[ЗАДАЧА A] Оформите строки всех приведенных ниже записей в виде JSON-списка строк, где каждой строке записи соответствует отдельная строка списка, а пустые строки пропущены. Изображения в ответ не включайте.

[ИСХОДНЫЙ ФРАГМЕНТ]
○ ○ ○ ○
Несмотря на существенные различия в сюжетных конструкциях анализируемых произведений, в спектрах рассматриваемых проблем, наборе основных персонажей, вышеупомянутые мотивы являются теми элементами тематического единства, которые позволяют говорить о тесной внутренней взаимосвязи этих романов. В этом отношении близка точка зрения Б.В. Томашевского, который отмечал, что в сравнительном изучении литературных произведений мотивом называют тематическое единство, встречающееся в различных произведениях. Такие мотивы, по словам исследователя, переходят из одного сюжетного построения в другое. В сравнительной поэтике они могут разлагаться на более мелкие мотивы. Самое главное то, что в пределах данного изучаемого жанра эти мотивы всегда встречаются в целостном виде. По мнению А.Н. Веселовского, "признак мотива – его образный одночленный схематизм" [48: 499]. С учетом этого, комбинация мотивов составляет сюжет произведения, и если каждый мотив играет определенную роль, то ведущий мотив можно определить как лейтмотив всего произведения. В современном литературоведении художественная система произведения рассматривается с точки зрения лейтмотивного построения. В филологических романах – это мотив детства, памяти, творчества.
Мотив детства (а также элементы ассоциативного ряда: "чистота", "искренность", "мечтательность") в филологических романах является лейтмотивным не случайно. Именно в детстве и отрочестве закладываются основы творческой личности, яркие детские впечатления и юношеские мечты во многом определяют потребности и способности будущего художника слова выразить на бумаге свое восприятие мира и людей и мира. В детстве порой следует искать и истоки противоречий в творчестве зрелого художника.
В разнообразных аспектах рассматривается мотив детства в "Пушкинском Доме" А. Битова. Писатель дает понять, порой с ироничными нотками, что детство главного героя – Левы Одоевцева, будущего ученого-филолога, – было классическим детством мальчика, выросшего в среде научной интеллигенции, с обязательным набором ранних поэтических впечатлений, пришедшихся на годы Великой Отечественной войны, детского восхищения героями прочитанных книг, юношеских мечтаний о науке и славе: "У Левы – детство. Во всяком случае, раннего детства он не лишен, оно классично, оно может быть переплетено" [4: 174]; "…из всего этого можно было бы воссоздать некую атмосферу детского восприятия народной драмы, даже придать этой атмосфере плотность, насытить ее поэтическими испарениями босоногости, пятен света и запахов, трав и стрекоз…" [4: 90]; "удивление, столь наивное, перед человеком, который написал то, что ты читал с восхищением в детстве, превышало Левину профессиональную опытность…" [4: 435]; "…поступив в университет, Лева вроде бы приблизился к своей детской мечте о науке…" [4: 94].
○ ○ ○ ○
[ЗАДАЧА B] Какие мотивы названы в отрывке о филологических романах лейтмотивами таких произведений?
○ ○ ○ ○
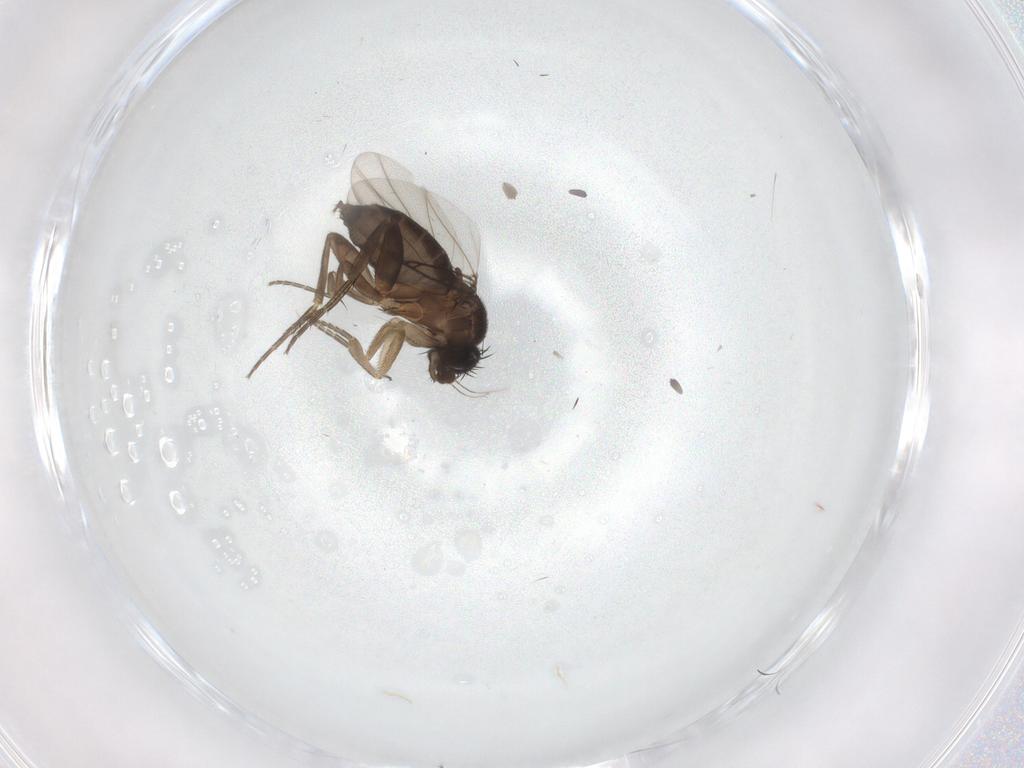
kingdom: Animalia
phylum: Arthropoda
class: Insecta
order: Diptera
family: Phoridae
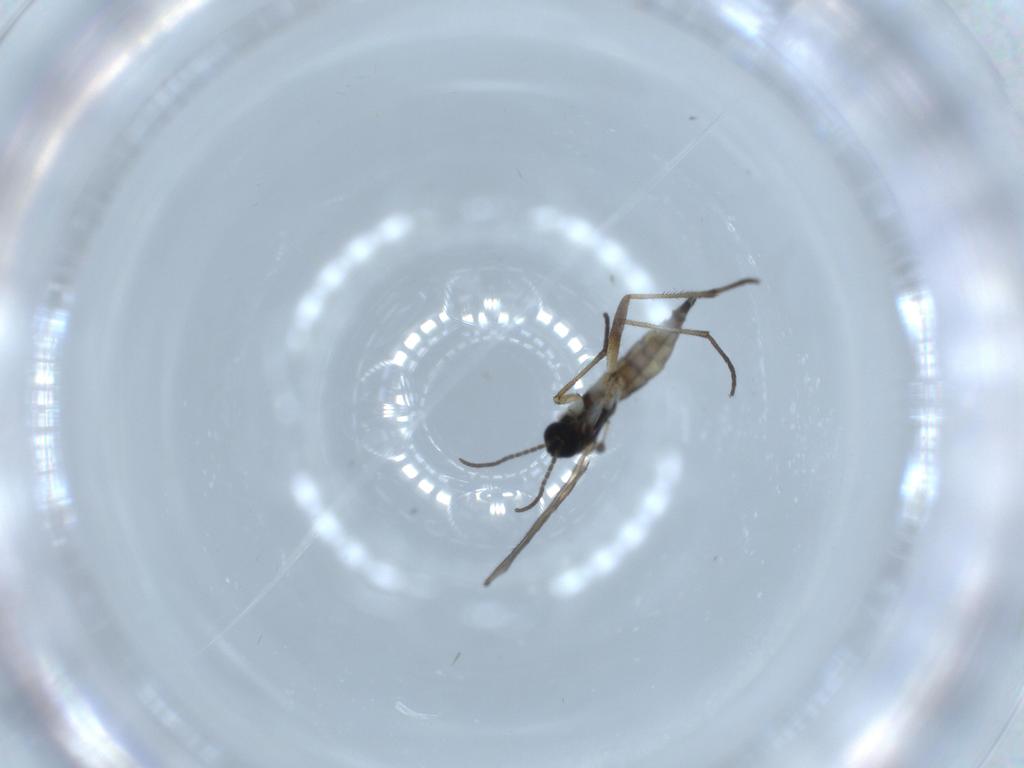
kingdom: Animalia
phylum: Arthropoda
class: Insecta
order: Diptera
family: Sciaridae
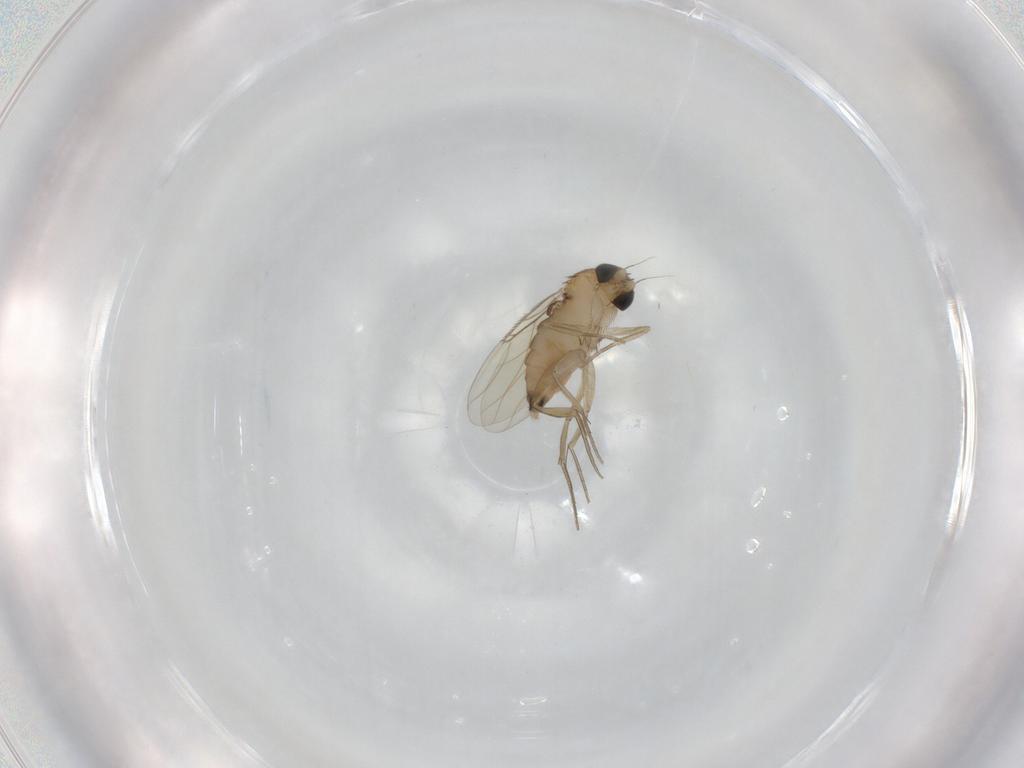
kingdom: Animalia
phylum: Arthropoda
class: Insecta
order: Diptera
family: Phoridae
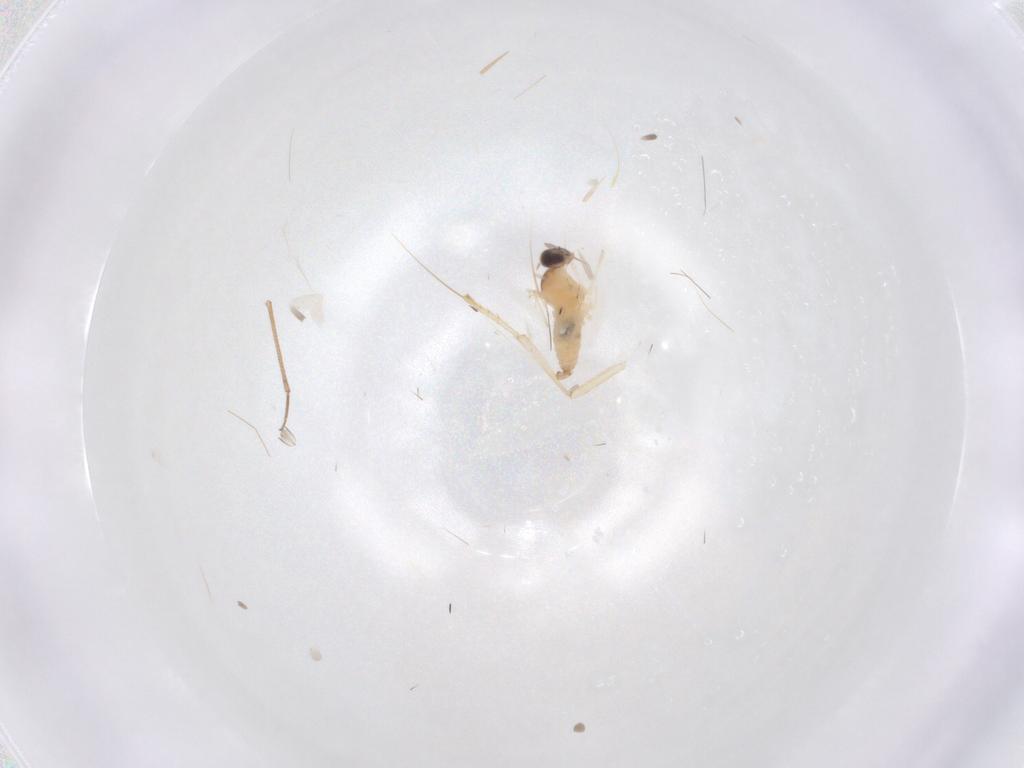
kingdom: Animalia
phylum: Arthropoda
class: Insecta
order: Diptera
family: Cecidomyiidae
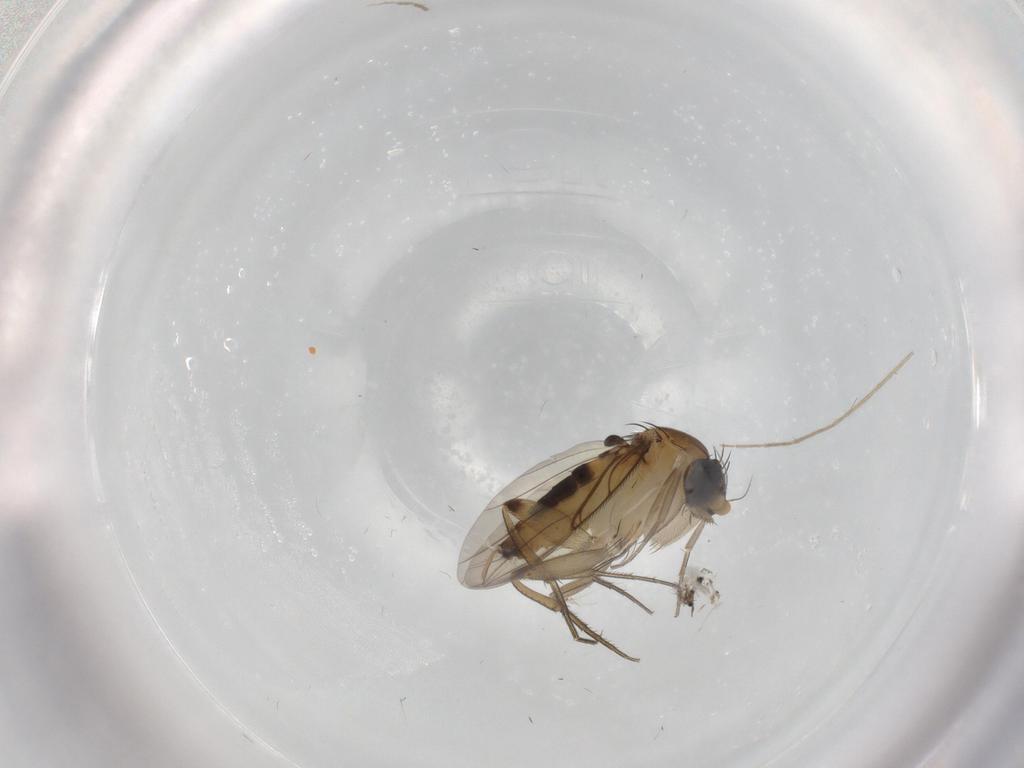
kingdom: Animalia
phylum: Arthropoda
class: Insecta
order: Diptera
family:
○ ○ ○ ○
[РЕШЕНИЕ ЗАДАЧИ A]
[
  "kingdom: Animalia",
  "phylum: Arthropoda",
  "class: Insecta",
  "order: Diptera",
  "family: Phoridae",
  "kingdom: Animalia",
  "phylum: Arthropoda",
  "class: Insecta",
  "order: Diptera",
  "family: Sciaridae",
  "kingdom: Animalia",
  "phylum: Arthropoda",
  "class: Insecta",
  "order: Diptera",
  "family: Phoridae",
  "kingdom: Animalia",
  "phylum: Arthropoda",
  "class: Insecta",
  "order: Diptera",
  "family: Cecidomyiidae",
  "kingdom: Animalia",
  "phylum: Arthropoda",
  "class: Insecta",
  "order: Diptera",
  "family:"
]

[РЕШЕНИЕ ЗАДАЧИ B] Мотивы детства, памяти и творчества.